- Problem statement -
Reproduce the part of the lab methods passage starting at "Nitrogen starvation assay was" and ending at "colonies were counted.", word for word.
::: Passage for review :::
Phosphoinositide-binding assay

Phosphoinositide-binding assay using lipid strips supplied by Echelon Biosciences, Inc. (Salt Lake City, Utah, USA) was performed following the protocol of Echelon. Briefly, GST and GST-fusion proteins were eluted from the beads using 20 mM glutathione in TBS-T (50 mM Tris/HCl pH7.2, 100 mM NaCl with 0.2% Tween-20).

The membranes were blocked with 0.1% ovalbumin (Sigma # A-5253) in TBS for one hour at room temperature. After discarding the blocking solution membranes were incubated with 1 µg/ml protein (GST- PIPK_{370 – 828} or GST) in TBS-T at 4°C over night. Then the protein solution was discarded and membranes were washed with TBS-T three times 10 minutes each. Protein binding was detected by western blot analysis with polyclonal GST antibodies as primary and anti-rabbit IgG (Sigma # A-6154) as secondary antibody.

Nitrogen starvation assay

Nitrogen starvation assay was done as described [71]. Briefly, strains were incubated submerged for one day in FM Medium (ForMedium Ltd, UK). After washing away dead cells the cells were transferred to shaking culture flasks and incubated for two days in FM Medium. Then cells were harvested and washed two times with amino acid free FM Medium. Cells were adjusted to ∼2×10⁶ cells/ml in 20 ml amino acid free FM Medium. Samples were taken at the indicated time points, diluted in Soerensen with 20 mM EDTA and incubated on ice until they were present as single cells. Then serial dilutions were plated on SM plates with Klebsiella. After 5 days the D. discoideum colonies were counted.

Phospholipid labeling

A saponin-based cell permeabilization protocol for Dictyostelium was adapted to measure phospholipid labeling in wild type (AX2) and rpkA⁻ cells [37], [72]. Briefly, AX2 cells were developed for 5 h as previously described [73], transferred to still dishes (2.5 cm), allowed to settle to give a confluent monolayer in KK2 (20 mM potassium phosphate buffer, pH 6.1). At regular time intervals, buffer was replaced with labeling solution (139 mM sodium glutamate, 5 mM glucose, 5 mM EDTA, 20 mM PIPES pH 6.6, 1 mM MgSO₄·2H₂O, 0,25% (w/v) saponin, 1× phosphatase inhibitor cocktails 1 and 2 (Roche Ltd.), and 1 µCi/ml [γ-³²P]ATP (Perkin Elmer Ltd.). Following a 6 min incubation, labeling solution was removed, cells were lysed in acidified methanol and phospholipids were separated as previously detailed [74]. Phospholipid labeling was quantified using a Typhoon PhosphorImager. Even loading was determined using total lipid stain with copper sulphate.
::: Collected material :::
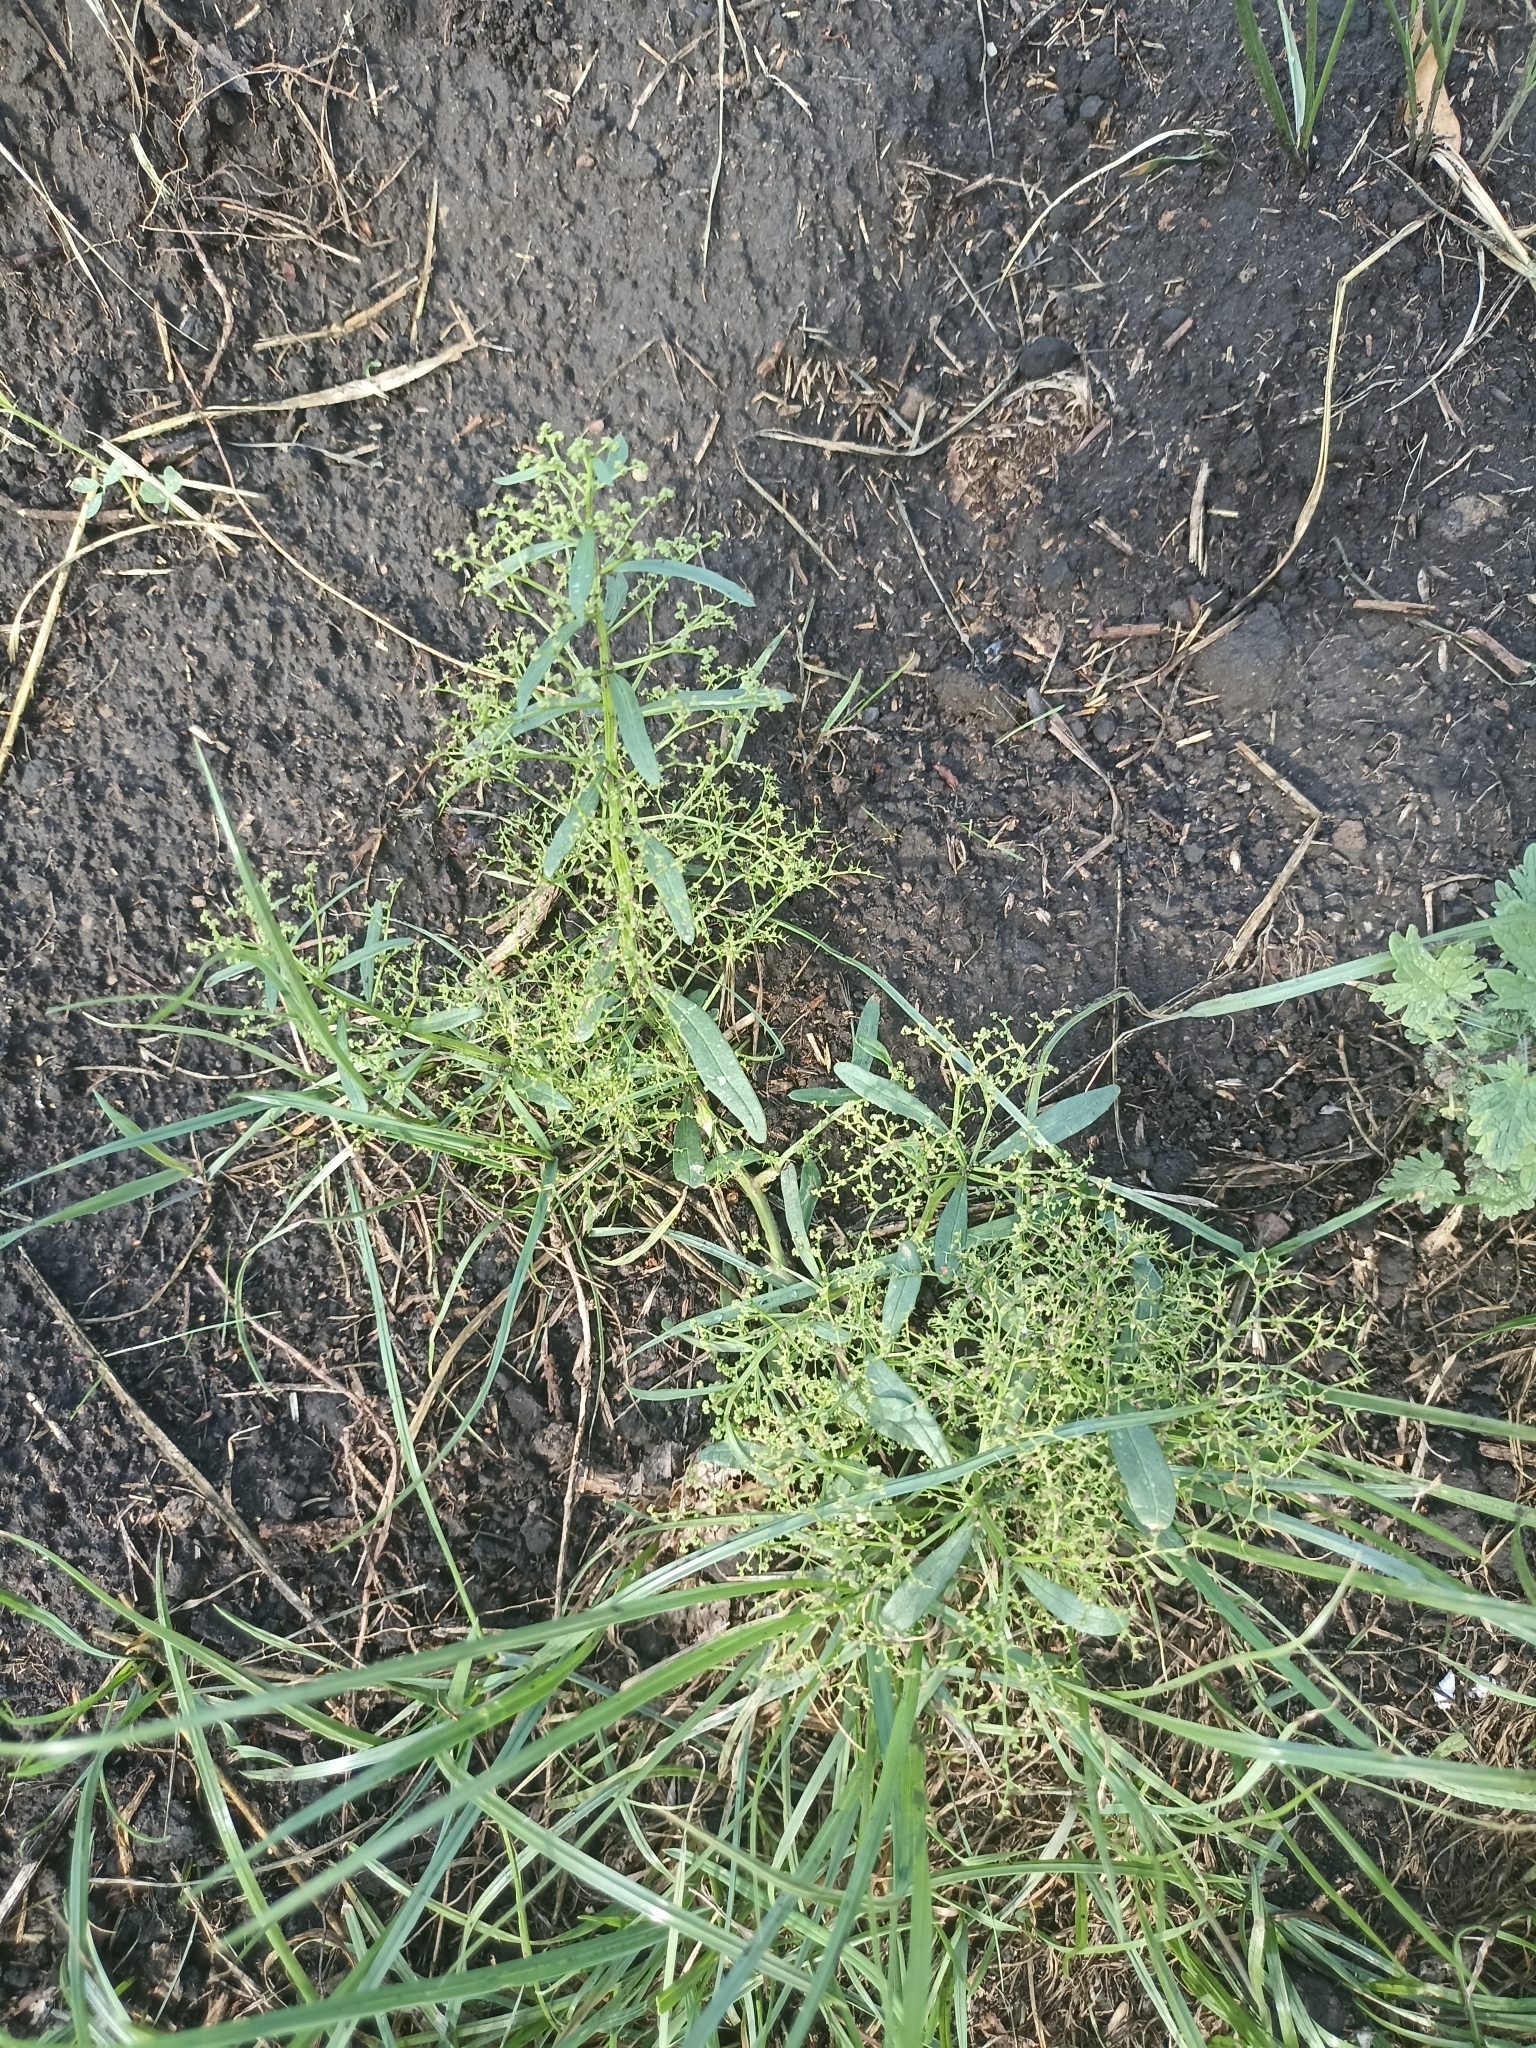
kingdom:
:::
- Written answer -
Nitrogen starvation assay was done as described [71]. Briefly, strains were incubated submerged for one day in FM Medium (ForMedium Ltd, UK). After washing away dead cells the cells were transferred to shaking culture flasks and incubated for two days in FM Medium. Then cells were harvested and washed two times with amino acid free FM Medium. Cells were adjusted to ∼2×10⁶ cells/ml in 20 ml amino acid free FM Medium. Samples were taken at the indicated time points, diluted in Soerensen with 20 mM EDTA and incubated on ice until they were present as single cells. Then serial dilutions were plated on SM plates with Klebsiella. After 5 days the D. discoideum colonies were counted.